* [INSTRUCTIONS FOR THE TASK]:
Each line of the listing, apart from the pictures, is to be printed exactly.

⁂

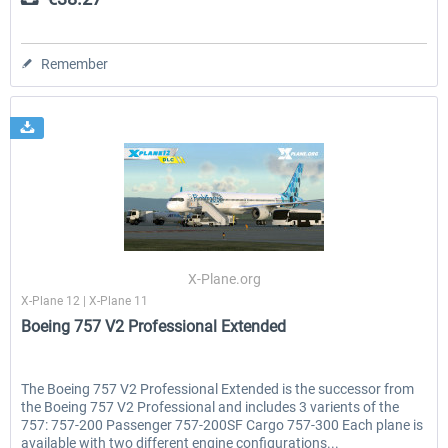
Remember
X-Plane.org
X-Plane 12 | X-Plane 11
Boeing 757 V2 Professional Extended
The Boeing 757 V2 Professional Extended is the successor from
the Boeing 757 V2 Professional and includes 3 varients of the
757: 757-200 Passenger 757-200SF Cargo 757-300 Each plane is
available with two different engine configurations...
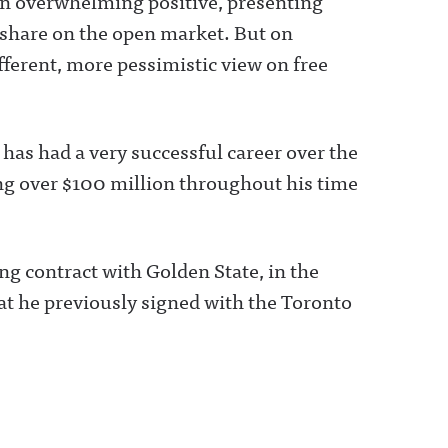
 an overwhelming positive, presenting
r share on the open market. But on
fferent, more pessimistic view on free
as had a very successful career over the
ing over $100 million throughout his time
ng contract with Golden State, in the
that he previously signed with the Toronto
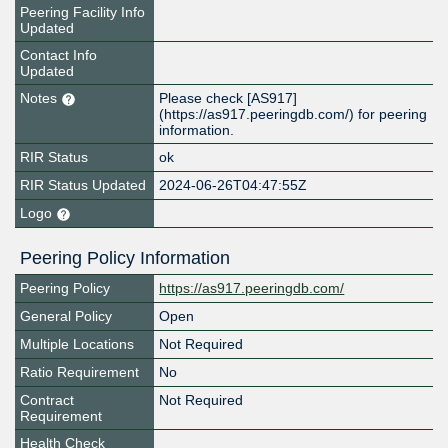
Peering Facility Info
Updated
Contact Info
Updated
Notes
Please check [AS917]
(https://as917.peeringdb.com/) for peering
information.
RIR Status
ok
RIR Status Updated
2024-06-26T04:47:55Z
Logo
Peering Policy Information
Peering Policy
https://as917.peeringdb.com/
General Policy
Open
Multiple Locations
Not Required
Ratio Requirement
No
Contract
Not Required
Requirement
Health Check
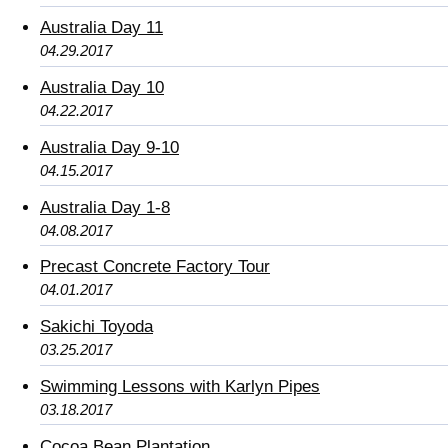
Australia Day 11
04.29.2017
Australia Day 10
04.22.2017
Australia Day 9-10
04.15.2017
Australia Day 1-8
04.08.2017
Precast Concrete Factory Tour
04.01.2017
Sakichi Toyoda
03.25.2017
Swimming Lessons with Karlyn Pipes
03.18.2017
Cocoa Bean Plantation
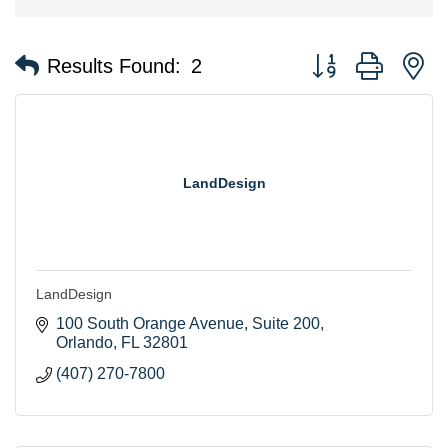
Button group with n
Results Found:
2
LandDesign
LandDesign
100 South Orange Avenue
Suite 200
Orlando
FL
32801
(407) 270-7800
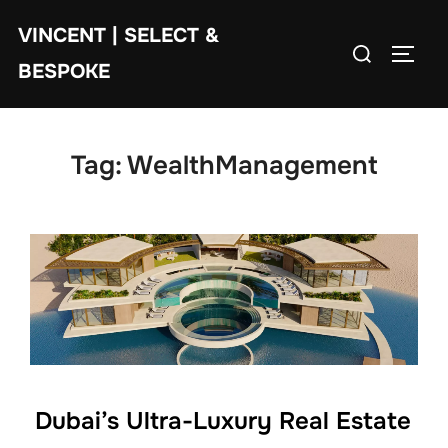
Skip
VINCENT | SELECT &
to
Search
TOGG
content
BESPOKE
for:
Tag:
WealthManagement
Dubai’s Ultra-Luxury Real Estate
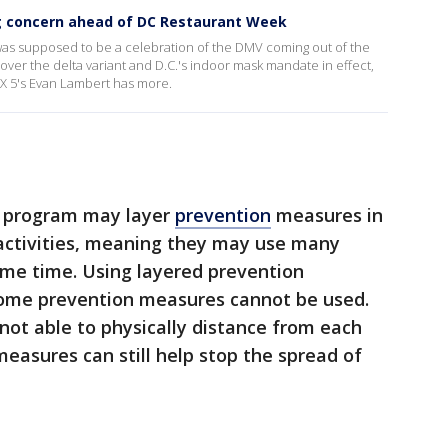
g concern ahead of DC Restaurant Week
 was supposed to be a celebration of the DMV coming out of the
er the delta variant and D.C.'s indoor mask mandate in effect,
OX 5's Evan Lambert has more.
re program may layer
prevention
measures in
 activities, meaning they may use many
me time. Using layered prevention
ome prevention measures cannot be used.
ot able to physically distance from each
measures can still help stop the spread of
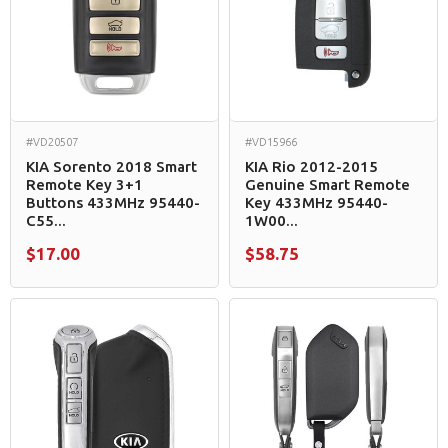
#VD20507
#VD15966
KIA Sorento 2018 Smart
KIA Rio 2012-2015
Remote Key 3+1
Genuine Smart Remote
Buttons 433MHz 95440-
Key 433MHz 95440-
C55...
1W00...
$17.00
$58.75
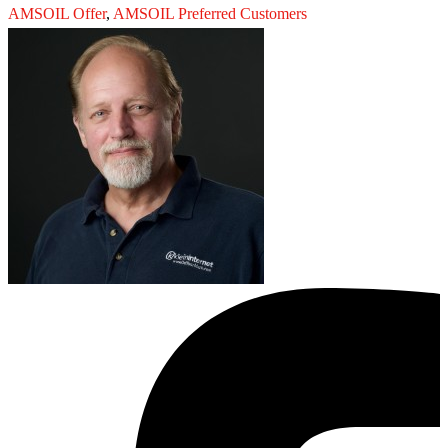
AMSOIL Offer
,
AMSOIL Preferred Customers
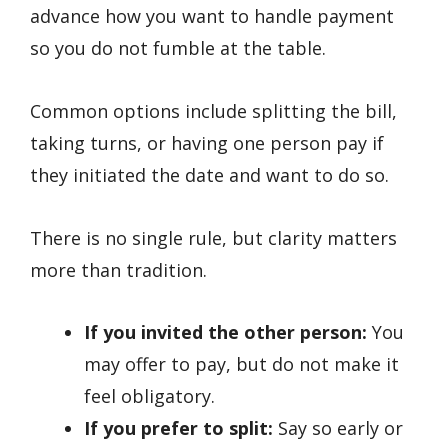
advance how you want to handle payment
so you do not fumble at the table.
Common options include splitting the bill,
taking turns, or having one person pay if
they initiated the date and want to do so.
There is no single rule, but clarity matters
more than tradition.
If you invited the other person:
You
may offer to pay, but do not make it
feel obligatory.
If you prefer to split:
Say so early or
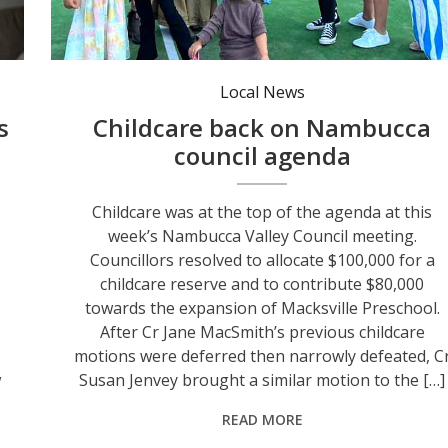
Members of Nambucca Working Families - Charlie, Georgia, Holly, Monica, Tracey and Kate.
Local News
s
Childcare back on Nambucca
council agenda
Childcare was at the top of the agenda at this
week’s Nambucca Valley Council meeting.
Councillors resolved to allocate $100,000 for a
childcare reserve and to contribute $80,000
towards the expansion of Macksville Preschool.
After Cr Jane MacSmith’s previous childcare
motions were deferred then narrowly defeated, C
w
Susan Jenvey brought a similar motion to the […]
READ MORE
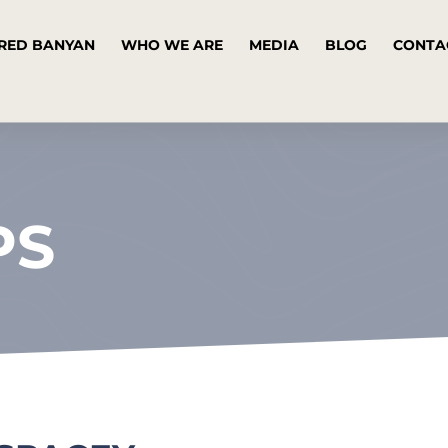
RED BANYAN
WHO WE ARE
MEDIA
BLOG
CONTA
PS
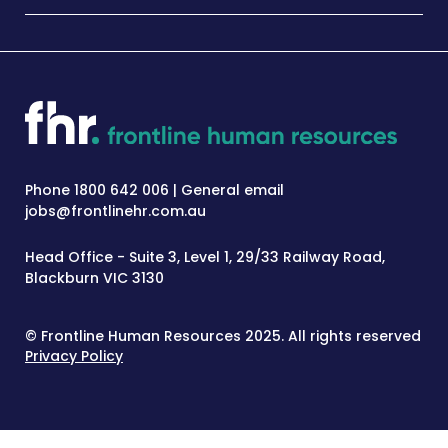
Phone 1800 642 006 | General email
jobs@frontlinehr.com.au
Head Office - Suite 3, Level 1, 29/33 Railway Road,
Blackburn VIC 3130
© Frontline Human Resources 2025. All rights reserved
Privacy Policy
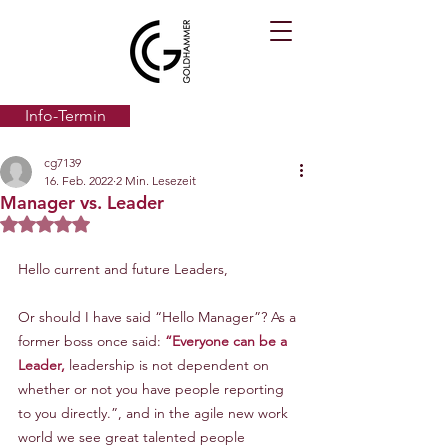
Info-Termin
cg7139
16. Feb. 2022
2 Min. Lesezeit
Manager vs. Leader
Mit NaN von 5 Sternen bewertet.
Hello current and future Leaders,
Or should I have said “Hello Manager”? As a 
former boss once said: 
“Everyone can be a 
Leader,
 leadership is not dependent on 
whether or not you have people reporting 
to you directly.”, and in the agile new work 
world we see great talented people 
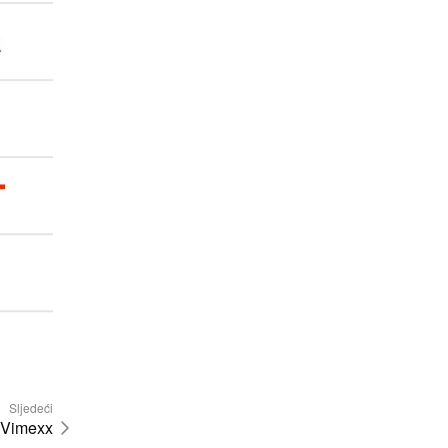
Sljedeći
Vimexx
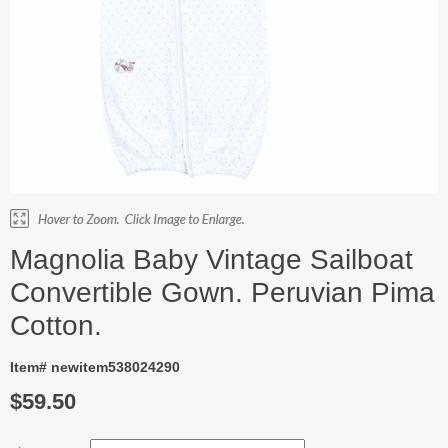
Magnolia Baby Vintage Sailboat
Convertible Gown. Peruvian Pima
Cotton.
Item# newitem538024290
$59.50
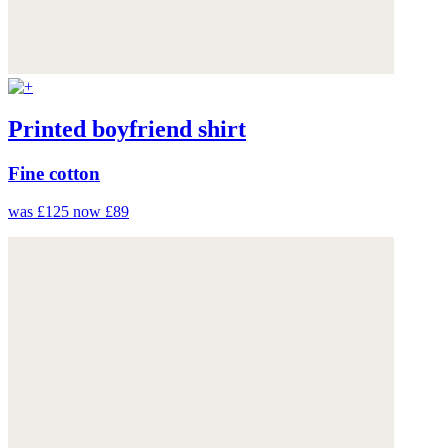
Printed boyfriend shirt
Fine cotton
was £125
now £89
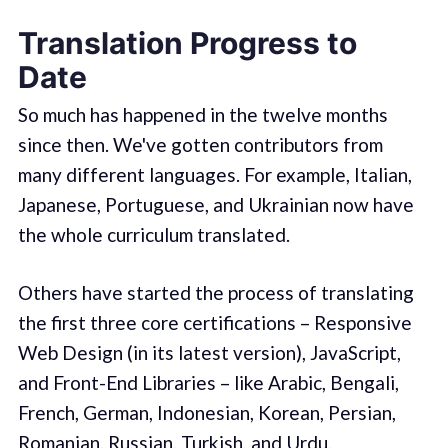
Translation Progress to
Date
So much has happened in the twelve months
since then. We've gotten contributors from
many different languages. For example, Italian,
Japanese, Portuguese, and Ukrainian now have
the whole curriculum translated.
Others have started the process of translating
the first three core certifications – Responsive
Web Design (in its latest version), JavaScript,
and Front-End Libraries – like Arabic, Bengali,
French, German, Indonesian, Korean, Persian,
Romanian, Russian, Turkish, and Urdu.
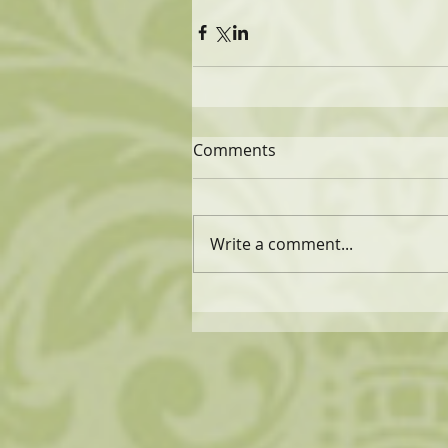
Comments
Write a comment...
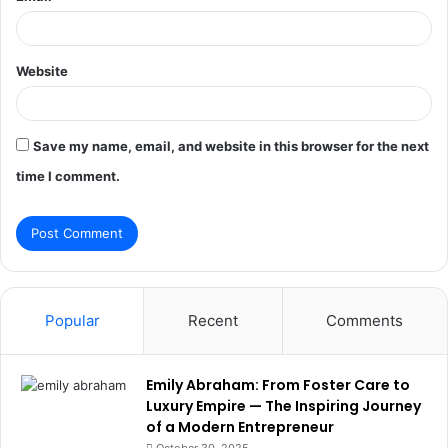
Website
Save my name, email, and website in this browser for the next
time I comment.
Popular
Recent
Comments
Emily Abraham: From Foster Care to
Luxury Empire — The Inspiring Journey
of a Modern Entrepreneur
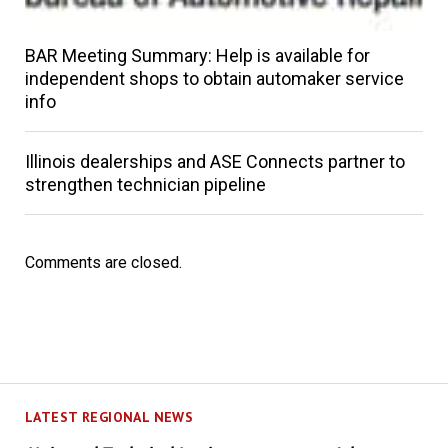
BAR Meeting Summary: Help is available for
independent shops to obtain automaker service
info
Illinois dealerships and ASE Connects partner to
strengthen technician pipeline
Comments are closed.
LATEST REGIONAL NEWS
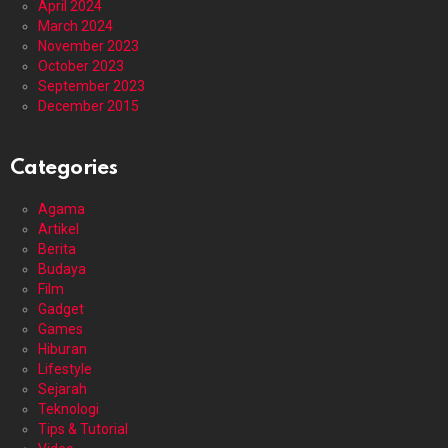
April 2024
March 2024
November 2023
October 2023
September 2023
December 2015
Categories
Agama
Artikel
Berita
Budaya
Film
Gadget
Games
Hiburan
Lifestyle
Sejarah
Teknologi
Tips & Tutorial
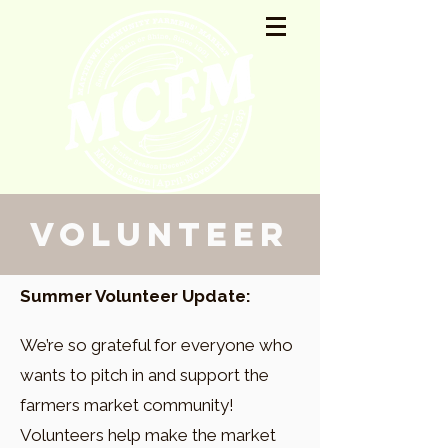
Volunteer
Summer Volunteer Update:
We’re so grateful for everyone who
wants to pitch in and support the
farmers market community!
Volunteers help make the market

⁂

* [RESULT]:
Remember
X-Plane.org
X-Plane 12 | X-Plane 11
Boeing 757 V2 Professional Extended
The Boeing 757 V2 Professional Extended is the successor from
the Boeing 757 V2 Professional and includes 3 varients of the
757: 757-200 Passenger 757-200SF Cargo 757-300 Each plane is
available with two different engine configurations...
 an overwhelming positive, presenting
r share on the open market. But on
fferent, more pessimistic view on free
as had a very successful career over the
ing over $100 million throughout his time
ng contract with Golden State, in the
that he previously signed with the Toronto
Peering Facility Info
Updated
Contact Info
Updated
Notes
Please check [AS917]
(https://as917.peeringdb.com/) for peering
information.
RIR Status
ok
RIR Status Updated
2024-06-26T04:47:55Z
Logo
Peering Policy Information
Peering Policy
https://as917.peeringdb.com/
General Policy
Open
Multiple Locations
Not Required
Ratio Requirement
No
Contract
Not Required
Requirement
Health Check
Australia Day 11
04.29.2017
Australia Day 10
04.22.2017
Australia Day 9-10
04.15.2017
Australia Day 1-8
04.08.2017
Precast Concrete Factory Tour
04.01.2017
Sakichi Toyoda
03.25.2017
Swimming Lessons with Karlyn Pipes
03.18.2017
Cocoa Bean Plantation
Button group with n
Results Found:
2
LandDesign
LandDesign
100 South Orange Avenue
Suite 200
Orlando
FL
32801
(407) 270-7800
Skip
VINCENT | SELECT &
to
Search
TOGG
content
BESPOKE
for:
Tag:
WealthManagement
Dubai’s Ultra-Luxury Real Estate
g concern ahead of DC Restaurant Week
 was supposed to be a celebration of the DMV coming out of the
er the delta variant and D.C.'s indoor mask mandate in effect,
OX 5's Evan Lambert has more.
re program may layer
prevention
measures in
 activities, meaning they may use many
me time. Using layered prevention
ome prevention measures cannot be used.
ot able to physically distance from each
measures can still help stop the spread of
#VD20507
#VD15966
KIA Sorento 2018 Smart
KIA Rio 2012-2015
Remote Key 3+1
Genuine Smart Remote
Buttons 433MHz 95440-
Key 433MHz 95440-
C55...
1W00...
$17.00
$58.75
AMSOIL Offer
,
AMSOIL Preferred Customers
advance how you want to handle payment
so you do not fumble at the table.
Common options include splitting the bill,
taking turns, or having one person pay if
they initiated the date and want to do so.
There is no single rule, but clarity matters
more than tradition.
If you invited the other person:
You
may offer to pay, but do not make it
feel obligatory.
If you prefer to split:
Say so early or
Members of Nambucca Working Families - Charlie, Georgia, Holly, Monica, Tracey and Kate.
Local News
s
Childcare back on Nambucca
council agenda
Childcare was at the top of the agenda at this
week’s Nambucca Valley Council meeting.
Councillors resolved to allocate $100,000 for a
childcare reserve and to contribute $80,000
towards the expansion of Macksville Preschool.
After Cr Jane MacSmith’s previous childcare
motions were deferred then narrowly defeated, C
w
Susan Jenvey brought a similar motion to the […]
READ MORE
RED BANYAN
WHO WE ARE
MEDIA
BLOG
CONTA
PS
Phone 1800 642 006 | General email
jobs@frontlinehr.com.au
Head Office - Suite 3, Level 1, 29/33 Railway Road,
Blackburn VIC 3130
© Frontline Human Resources 2025. All rights reserved
Privacy Policy
Info-Termin
cg7139
16. Feb. 2022
2 Min. Lesezeit
Manager vs. Leader
Mit NaN von 5 Sternen bewertet.
Hello current and future Leaders,
Or should I have said “Hello Manager”? As a 
former boss once said: 
“Everyone can be a 
Leader,
 leadership is not dependent on 
whether or not you have people reporting 
to you directly.”, and in the agile new work 
world we see great talented people 
Sljedeći
Vimexx
Magnolia Baby Vintage Sailboat
Convertible Gown. Peruvian Pima
Cotton.
Item# newitem538024290
$59.50
Printed boyfriend shirt
Fine cotton
was £125
now £89
Translation Progress to
Date
So much has happened in the twelve months
since then. We've gotten contributors from
many different languages. For example, Italian,
Japanese, Portuguese, and Ukrainian now have
the whole curriculum translated.
Others have started the process of translating
the first three core certifications – Responsive
Web Design (in its latest version), JavaScript,
and Front-End Libraries – like Arabic, Bengali,
French, German, Indonesian, Korean, Persian,
Romanian, Russian, Turkish, and Urdu.
Comments
Write a comment...
Website
Save my name, email, and website in this browser for the next
time I comment.
Popular
Recent
Comments
Emily Abraham: From Foster Care to
Luxury Empire — The Inspiring Journey
of a Modern Entrepreneur
BAR Meeting Summary: Help is available for
independent shops to obtain automaker service
info
Illinois dealerships and ASE Connects partner to
strengthen technician pipeline
Comments are closed.
LATEST REGIONAL NEWS
April 2024
March 2024
November 2023
October 2023
September 2023
December 2015
Categories
Agama
Artikel
Berita
Budaya
Film
Gadget
Games
Hiburan
Lifestyle
Sejarah
Teknologi
Tips & Tutorial
Volunteer
Summer Volunteer Update:
We’re so grateful for everyone who
wants to pitch in and support the
farmers market community!
Volunteers help make the market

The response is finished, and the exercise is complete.